По трубе мы услышали:
— Здравствуйте, товарищи, кто вы? Так началось наше знакомство. Мы были счастливы. Постепенно мы узнали, что наши соседи — левый эсер Вершинин и с.-д. Петровский. Между нами наладились дружеские отношения. Мы стали болтать через дыру и научились перестукиваться через стену. Вдохновленные успехом камеры направо, овладев несколько техникой перестукивания, мы решили завязать отношения с камерой налево.
Мы не были опытными тюремными сидельцами, мы даже не сумели прислушаться к тому, сидит ли кто в этой камере, отворяется ли ее дверь на оправку, приносят ли в нее обед и ужин. Мы просто забарабанили в стену. Сперва тихо, потом, не получая ответа, все громче. Наконец, когда мы уже бессовестно гремели в стенку, нам послышался ответный стук. — Кто вы? — застучали мы и напряженно стали слушать ответ.
Так как мы обе еще не бегло читали азбуку, то при приеме одна из нас, а то и обе, произносили принимаемую букву вслух.

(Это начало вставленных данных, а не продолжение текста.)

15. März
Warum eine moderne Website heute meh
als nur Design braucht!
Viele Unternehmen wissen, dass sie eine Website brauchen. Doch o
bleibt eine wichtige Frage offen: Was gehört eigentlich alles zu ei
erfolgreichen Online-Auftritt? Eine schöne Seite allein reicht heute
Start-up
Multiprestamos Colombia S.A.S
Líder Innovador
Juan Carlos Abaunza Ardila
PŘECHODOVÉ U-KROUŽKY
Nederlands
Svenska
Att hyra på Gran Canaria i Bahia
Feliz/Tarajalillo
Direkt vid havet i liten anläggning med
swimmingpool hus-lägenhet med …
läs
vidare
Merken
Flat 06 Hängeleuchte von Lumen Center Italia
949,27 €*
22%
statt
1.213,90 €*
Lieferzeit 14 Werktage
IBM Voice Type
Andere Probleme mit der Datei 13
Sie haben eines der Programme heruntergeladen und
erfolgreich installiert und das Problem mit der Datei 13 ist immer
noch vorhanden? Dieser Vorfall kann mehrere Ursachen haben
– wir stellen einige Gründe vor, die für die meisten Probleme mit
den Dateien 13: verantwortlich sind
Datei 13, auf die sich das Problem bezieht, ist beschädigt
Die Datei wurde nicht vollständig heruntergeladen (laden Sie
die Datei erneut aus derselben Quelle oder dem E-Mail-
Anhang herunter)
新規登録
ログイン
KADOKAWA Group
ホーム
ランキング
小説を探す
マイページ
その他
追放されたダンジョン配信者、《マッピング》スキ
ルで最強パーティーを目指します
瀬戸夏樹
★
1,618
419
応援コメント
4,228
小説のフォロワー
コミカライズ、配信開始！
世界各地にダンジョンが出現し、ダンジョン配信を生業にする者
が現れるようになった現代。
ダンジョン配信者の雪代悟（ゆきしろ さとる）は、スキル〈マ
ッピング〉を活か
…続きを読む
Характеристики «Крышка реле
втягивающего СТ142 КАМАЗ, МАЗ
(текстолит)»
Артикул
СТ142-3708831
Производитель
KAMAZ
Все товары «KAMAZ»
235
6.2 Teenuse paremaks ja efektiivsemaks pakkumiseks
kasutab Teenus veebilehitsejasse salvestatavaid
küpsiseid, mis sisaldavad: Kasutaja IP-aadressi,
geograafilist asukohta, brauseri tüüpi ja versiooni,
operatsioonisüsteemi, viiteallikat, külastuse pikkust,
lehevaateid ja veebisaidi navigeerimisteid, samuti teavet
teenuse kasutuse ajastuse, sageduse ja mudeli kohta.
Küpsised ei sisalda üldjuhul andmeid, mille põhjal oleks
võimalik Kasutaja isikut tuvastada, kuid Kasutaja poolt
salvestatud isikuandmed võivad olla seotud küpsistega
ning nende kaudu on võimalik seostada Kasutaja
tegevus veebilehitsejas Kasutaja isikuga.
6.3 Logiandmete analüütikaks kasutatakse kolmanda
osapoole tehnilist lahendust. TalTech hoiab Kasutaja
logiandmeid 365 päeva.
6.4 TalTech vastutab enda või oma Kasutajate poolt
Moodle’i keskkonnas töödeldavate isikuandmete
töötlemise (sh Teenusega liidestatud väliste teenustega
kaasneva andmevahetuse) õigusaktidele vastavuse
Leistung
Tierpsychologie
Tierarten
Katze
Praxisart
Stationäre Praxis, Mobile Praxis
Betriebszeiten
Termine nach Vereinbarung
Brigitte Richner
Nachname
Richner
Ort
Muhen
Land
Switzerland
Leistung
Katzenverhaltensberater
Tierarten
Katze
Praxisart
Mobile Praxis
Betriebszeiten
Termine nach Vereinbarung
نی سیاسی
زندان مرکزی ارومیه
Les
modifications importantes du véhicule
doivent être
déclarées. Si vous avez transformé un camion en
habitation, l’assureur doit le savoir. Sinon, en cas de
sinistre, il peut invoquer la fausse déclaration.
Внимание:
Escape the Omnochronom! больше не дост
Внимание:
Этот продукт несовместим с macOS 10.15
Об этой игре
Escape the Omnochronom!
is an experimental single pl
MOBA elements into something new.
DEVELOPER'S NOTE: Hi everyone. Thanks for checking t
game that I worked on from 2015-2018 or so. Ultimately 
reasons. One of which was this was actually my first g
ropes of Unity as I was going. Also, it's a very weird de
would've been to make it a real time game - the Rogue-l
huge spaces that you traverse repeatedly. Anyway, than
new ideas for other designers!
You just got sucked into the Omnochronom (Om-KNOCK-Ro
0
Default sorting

Так приняли мы букву за буквой «Д», «У», «Р», «Ы».
Сообразив значение принятого слова, мы просто шарахнулись от стенки, возмущенно и сконфуженно глядя друг на друга. В коридоре громко хохотал надзор. Мы с Верой жили дружно. Не тосковали, с надеждои и радостно смотрели в ожидавшее нас будущее. Мы ни в чем не раскаивались, да и не в чем было раскаиваться. Мы даже мечтали иногда, что попадем в тюрьму. Она мечтала о Суздальском политизоляторе, где были заключены ее знакомые с.-д. Мне хотелось на Соловки, я знала, что там много эсеров. Мы обе чувствовали, что нам необходима встреча со старшими товарищами. Нам нужно было разъяснение целого ряда неясных вопросов. Ничего этого нам воля дать не могла. Там все было задавлено, задушено большевистскими сентенциями, угрозами.
Я очень тосковала и горевала об отце. Волновалась за брата. Диме ведь едва исполнилось 18 лет. Как выдержит он тюремные испытания, следствия, допросы.

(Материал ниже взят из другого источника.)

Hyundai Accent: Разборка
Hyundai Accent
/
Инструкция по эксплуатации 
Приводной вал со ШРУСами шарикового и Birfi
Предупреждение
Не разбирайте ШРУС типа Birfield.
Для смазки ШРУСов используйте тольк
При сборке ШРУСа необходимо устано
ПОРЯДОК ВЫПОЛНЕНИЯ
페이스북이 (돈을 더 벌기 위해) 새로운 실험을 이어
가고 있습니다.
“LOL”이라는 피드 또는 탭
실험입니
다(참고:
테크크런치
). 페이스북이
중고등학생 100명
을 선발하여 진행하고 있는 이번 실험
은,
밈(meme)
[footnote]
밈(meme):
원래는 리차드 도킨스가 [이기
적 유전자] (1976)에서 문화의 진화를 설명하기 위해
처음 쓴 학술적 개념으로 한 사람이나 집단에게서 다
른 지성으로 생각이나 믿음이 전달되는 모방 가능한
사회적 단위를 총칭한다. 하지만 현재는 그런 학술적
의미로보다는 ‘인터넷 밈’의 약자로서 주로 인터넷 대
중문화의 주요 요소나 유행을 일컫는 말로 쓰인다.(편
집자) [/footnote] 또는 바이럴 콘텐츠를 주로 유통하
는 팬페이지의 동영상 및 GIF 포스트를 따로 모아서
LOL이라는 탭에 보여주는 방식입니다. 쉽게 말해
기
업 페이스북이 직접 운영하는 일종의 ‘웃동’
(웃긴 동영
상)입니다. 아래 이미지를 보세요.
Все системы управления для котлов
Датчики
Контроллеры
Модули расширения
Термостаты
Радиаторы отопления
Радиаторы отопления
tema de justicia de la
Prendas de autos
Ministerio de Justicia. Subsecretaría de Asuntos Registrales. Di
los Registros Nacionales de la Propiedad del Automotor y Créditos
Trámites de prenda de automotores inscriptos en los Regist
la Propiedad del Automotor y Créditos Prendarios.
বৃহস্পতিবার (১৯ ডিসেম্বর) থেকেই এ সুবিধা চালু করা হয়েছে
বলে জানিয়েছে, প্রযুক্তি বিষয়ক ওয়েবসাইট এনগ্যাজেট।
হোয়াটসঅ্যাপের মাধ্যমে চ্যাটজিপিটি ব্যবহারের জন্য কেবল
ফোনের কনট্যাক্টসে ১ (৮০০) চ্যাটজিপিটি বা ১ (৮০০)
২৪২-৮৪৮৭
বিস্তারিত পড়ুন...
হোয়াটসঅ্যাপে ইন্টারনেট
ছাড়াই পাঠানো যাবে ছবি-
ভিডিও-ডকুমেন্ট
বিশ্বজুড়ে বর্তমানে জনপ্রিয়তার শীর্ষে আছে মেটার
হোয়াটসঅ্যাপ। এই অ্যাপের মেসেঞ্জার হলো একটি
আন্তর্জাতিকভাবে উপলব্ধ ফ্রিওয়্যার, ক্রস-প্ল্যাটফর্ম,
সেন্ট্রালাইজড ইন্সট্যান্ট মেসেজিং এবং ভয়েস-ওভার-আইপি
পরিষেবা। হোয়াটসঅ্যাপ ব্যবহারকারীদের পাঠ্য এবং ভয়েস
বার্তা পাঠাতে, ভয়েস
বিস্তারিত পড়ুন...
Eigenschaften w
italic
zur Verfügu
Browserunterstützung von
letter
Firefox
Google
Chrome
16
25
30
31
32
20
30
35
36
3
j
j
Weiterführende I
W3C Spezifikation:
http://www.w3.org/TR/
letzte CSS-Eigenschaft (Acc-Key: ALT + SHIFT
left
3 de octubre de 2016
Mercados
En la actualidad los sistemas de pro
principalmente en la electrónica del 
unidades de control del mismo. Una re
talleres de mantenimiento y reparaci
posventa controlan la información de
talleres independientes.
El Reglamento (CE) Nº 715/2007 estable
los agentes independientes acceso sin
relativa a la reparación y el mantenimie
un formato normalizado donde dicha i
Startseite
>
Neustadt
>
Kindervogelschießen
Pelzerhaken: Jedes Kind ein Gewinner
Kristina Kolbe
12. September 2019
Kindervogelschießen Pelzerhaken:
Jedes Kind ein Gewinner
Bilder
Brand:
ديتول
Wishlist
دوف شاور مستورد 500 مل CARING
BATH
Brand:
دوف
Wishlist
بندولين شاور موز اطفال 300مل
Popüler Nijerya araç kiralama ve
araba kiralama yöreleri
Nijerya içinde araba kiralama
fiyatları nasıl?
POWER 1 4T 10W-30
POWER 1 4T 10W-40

Свое поведение на следствии я продумала и решила твердо. Никаких показаний я давать не буду. Я знала партийную установку — если партийная принадлежность органами установлена, не отказываться от партии. Допрос
На первом же допросе я поняла, что кто-то выдал нашу группу. Из высказываний следователя, державшегося со мной достаточно корректно, я пришла к заключению, что С. Сидоров не арестован. По-видимому, ему удалось скрыться. Григорьевич был арестован. Следователь говорил, что он сознался во всем и выпущен на волю.

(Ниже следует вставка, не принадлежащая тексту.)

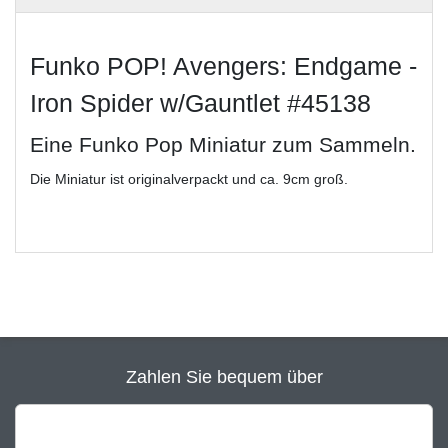
Funko POP! Avengers: Endgame -
Iron Spider w/Gauntlet #45138
Eine Funko Pop Miniatur zum Sammeln.
Die Miniatur ist originalverpackt und ca. 9cm groß.
Zahlen Sie bequem über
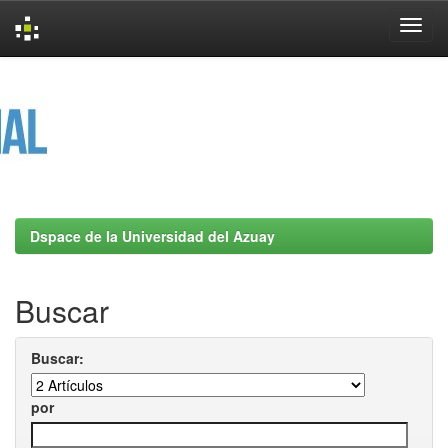
Skip
navigation
Dspace de la Universidad del Azuay
Buscar
Buscar:
por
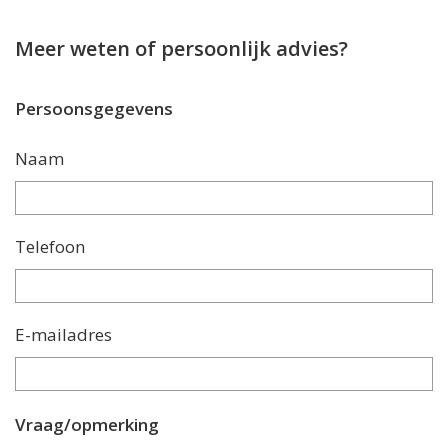
Meer weten of persoonlijk advies?
Persoonsgegevens
Naam
Telefoon
E-mailadres
Vraag/opmerking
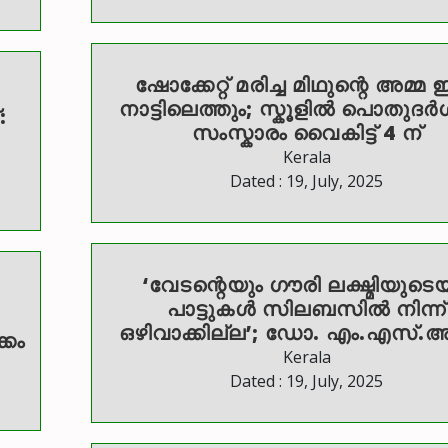
ഷോക്കേറ്റ് മരിച്ച മിഥുന്റെ അമ്മ ഇ
നാട്ടിലെത്തും; സ്കൂളിൽ പൊതുദ
സംസ്കാരം വൈകിട്ട് 4 ന്
Kerala
Dated : 19, July, 2025
‘വേടന്റെയും ഗൗരി ലക്ഷ്മിയുടെ
പാട്ടുകൾ സിലബസിൽ നിന്ന്
ഒഴിവാക്കില്ല’; ഡോ. എം.എസ്.അ
്കം
Kerala
Dated : 19, July, 2025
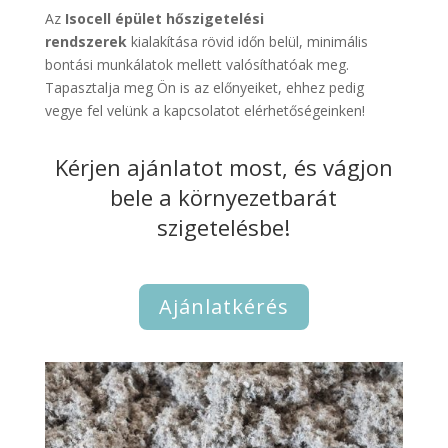
Az
Isocell épület hőszigetelési
rendszerek
kialakítása rövid időn belül, minimális
bontási munkálatok mellett valósíthatóak meg.
Tapasztalja meg Ön is az előnyeiket, ehhez pedig
vegye fel velünk a kapcsolatot elérhetőségeinken!
Kérjen ajánlatot most, és vágjon
bele a környezetbarát
szigetelésbe!
Ajánlatkérés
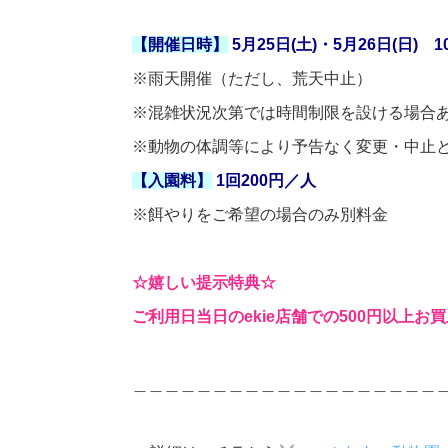
【開催日時】
5月25日(土)・5月26日(日) 1
※雨天開催（ただし、荒天中止）
※
混雑状況次第では時間制限を設ける場合
※
動物の体調等により予告なく変更・中止
【入園料】
1回200円／人
※
餌やりをご希望の場合のみ別料金
☆嬉しい提示特典☆
ご利用日当日のekie店舗での500円以上
＿＿＿＿＿＿＿＿＿＿＿＿＿＿＿＿＿＿＿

Очень тяжело узнать о своем товарище, что он, говоря арестантским языком, «ссучился». Я тяжело переживала измену Григорьевича. На допросах следователь говорил:
— Вы своим молчанием усугубляете вину. Придется вам, наверное, проехаться на Соловки. Вот ваш брат во всем признался, и мы его выпустим.